During DNA replication in the S phase, the parental nucleosome is disassembled ahead of the replication fork, and then transferred onto either leading or lagging daughter strands behind the fork to reconstitute the chromatin structure. These processes can be completed by the coordination of chromatin remodeling factors, including histone chaperones, covalent histone-modifying enzymes, and ATP-dependent chromatin remodeling complexes. Accumulating evidence has revealed that specific post-translational modifications (PTMs) on histone proteins are relevant to chromatin remodeling factors for proper DNA replication. Histone deacetylases (HDACs) are chromatin-remodeling factors that remove acetyl groups to form compact chromatin structures behind the replication fork. The loss of HDAC activity (e.g., the absence of HDACs or treatment with HDAC inhibitors) causes hyper acetylation of histones, thereby disrupting the heterochromatin structure. Such abnormal alterations of the chromatin structure in the S phase cause genome instability, such as aberrant cell mitosis. These findings demonstrate that the HDACs are involved in chromatin maturation in the S phase.
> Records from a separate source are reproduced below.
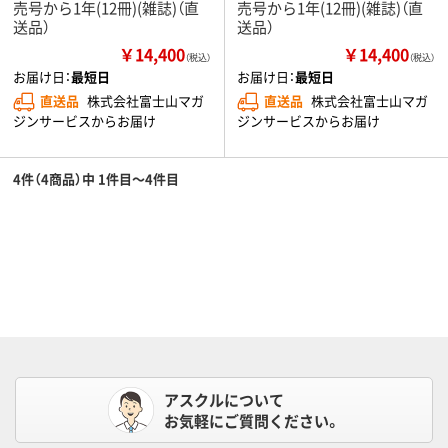
売号から1年(12冊)(雑誌)（直
売号から1年(12冊)(雑誌)（直
送品）
送品）
￥14,400
￥14,400
（税込）
（税込）
お届け日：
最短日
お届け日：
最短日
直送品
株式会社富士山マガ
直送品
株式会社富士山マガ
ジンサービスからお届け
ジンサービスからお届け
4件（4商品）中 1件目～4件目
アスクルについて
お気軽にご質問ください。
The well-characterized histone modifications in the DNA replication process include the acetylation on lysine residues in the N-terminal tail of histones H3 and H4, which have roles in chromatin deposition and assembly followed by maturation of replicating chromatin structure. Among the modifications, histone H4K16 acetylation (H4K16ac) plays a critical role in regulating the chromatin structure. Given the information indicating that histone H4 has very low sequence variation across species, histone H4K16ac understandably has important role(s) in regulating chromatin structure. The status of H4K16ac directly modulates the higher-order structure of chromatin. The disruption of H4K16ac is involved in the formation of compact chromatin. In contrast, the acetylated status of H4K16 forms open chromatin in the S phase. The chromatin structure matures in late S and G2 phases, and then is tightly condensed to produce the mitotic chromosome. Because of the role of H4K16ac in chromatin structure, alteration of chromatin structure by the status of H4K16ac appears to promote not only S phase entry but also S phase exit (or mitotic entry). Therefore, the balance of H4K16ac expression during the cell cycle is possibly essential for genome stability.